Sublinear Metric Steiner Tree via Improved Bounds for Set Cover

We study the metric Steiner tree problem in the sublinear query model. In this problem, for a set of n points V in a metric space given to us by means of query access to an n×n matrix w, and a set of terminals T⊆V, the goal is to find the minimum-weight subset of the edges that connects all the terminal vertices.
Recently, Chen, Khanna and Tan [SODA’23] gave an algorithm that uses Õ(n^(13/7)) queries and outputs a (2−η)-estimate of the metric Steiner tree weight, where η>0 is a universal constant. A key component in their algorithm is a sublinear algorithm for a particular set cover problem where, given a set system (U,F), the goal is to provide a multiplicative-additive estimate for |U|−SC(U,F). Here U is the set of elements, F is the collection of sets, and SC(U,F) denotes the optimal set cover size of (U,F).

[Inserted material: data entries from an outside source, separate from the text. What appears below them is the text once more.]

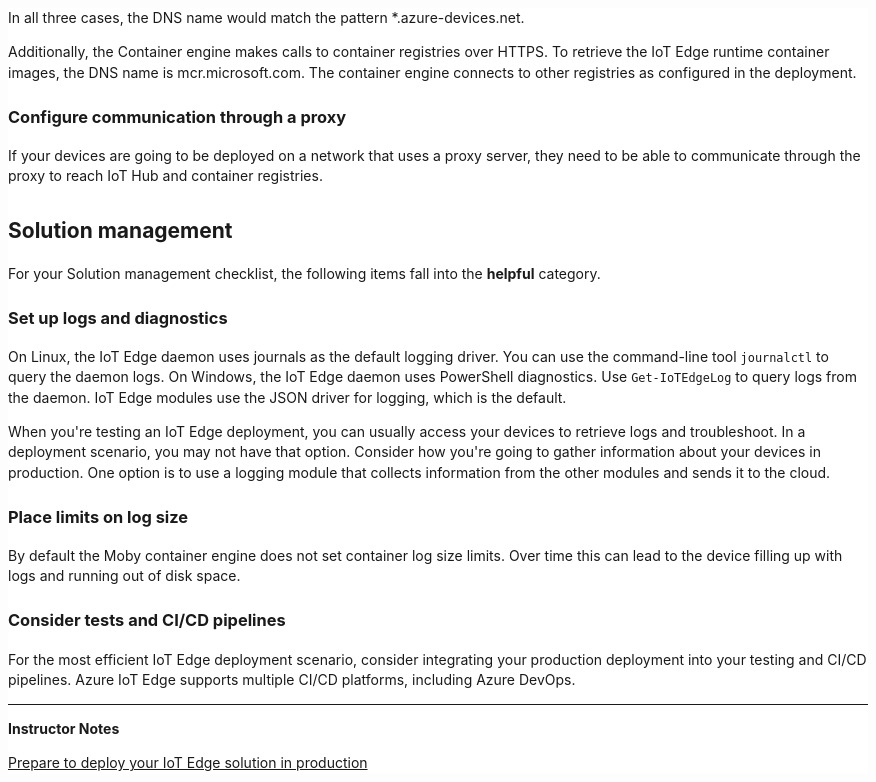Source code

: In all three cases, the DNS name would match the pattern *.azure-devices.net.

Additionally, the Container engine makes calls to container registries over HTTPS. To retrieve the IoT Edge runtime container images, the DNS name is mcr.microsoft.com. The container engine connects to other registries as configured in the deployment.

### Configure communication through a proxy

If your devices are going to be deployed on a network that uses a proxy server, they need to be able to communicate through the proxy to reach IoT Hub and container registries. 

## Solution management

For your Solution management checklist, the following items fall into the **helpful** category.

### Set up logs and diagnostics

On Linux, the IoT Edge daemon uses journals as the default logging driver. You can use the command-line tool `journalctl` to query the daemon logs. On Windows, the IoT Edge daemon uses PowerShell diagnostics. Use `Get-IoTEdgeLog` to query logs from the daemon. IoT Edge modules use the JSON driver for logging, which is the default.

When you're testing an IoT Edge deployment, you can usually access your devices to retrieve logs and troubleshoot. In a deployment scenario, you may not have that option. Consider how you're going to gather information about your devices in production. One option is to use a logging module that collects information from the other modules and sends it to the cloud.

### Place limits on log size

By default the Moby container engine does not set container log size limits. Over time this can lead to the device filling up with logs and running out of disk space.

### Consider tests and CI/CD pipelines

For the most efficient IoT Edge deployment scenario, consider integrating your production deployment into your testing and CI/CD pipelines. Azure IoT Edge supports multiple CI/CD platforms, including Azure DevOps.

---

**Instructor Notes**

[Prepare to deploy your IoT Edge solution in production](https://docs.microsoft.com/en-us/azure/iot-edge/production-checklist)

In particular, their algorithm returns a (1/4,ε⋅|U|)-multiplicative-additive estimate for this set cover problem using Õ(|F|^(7/4)) membership oracle queries (querying whether a set S contains an e), where ε is a fixed constant.
In this work, we improve the query complexity of (2−η)-estimating the metric Steiner tree weight to Õ(n^(5/3)) by showing a (1/2,ε⋅|U|)-estimate for the above set cover problem using Õ(|F|^(5/3)) membership queries. To design our set cover algorithm, we estimate the size of a random greedy maximal matching for an auxiliary multigraph that the algorithm constructs implicitly, without access to its adjacency list or matrix.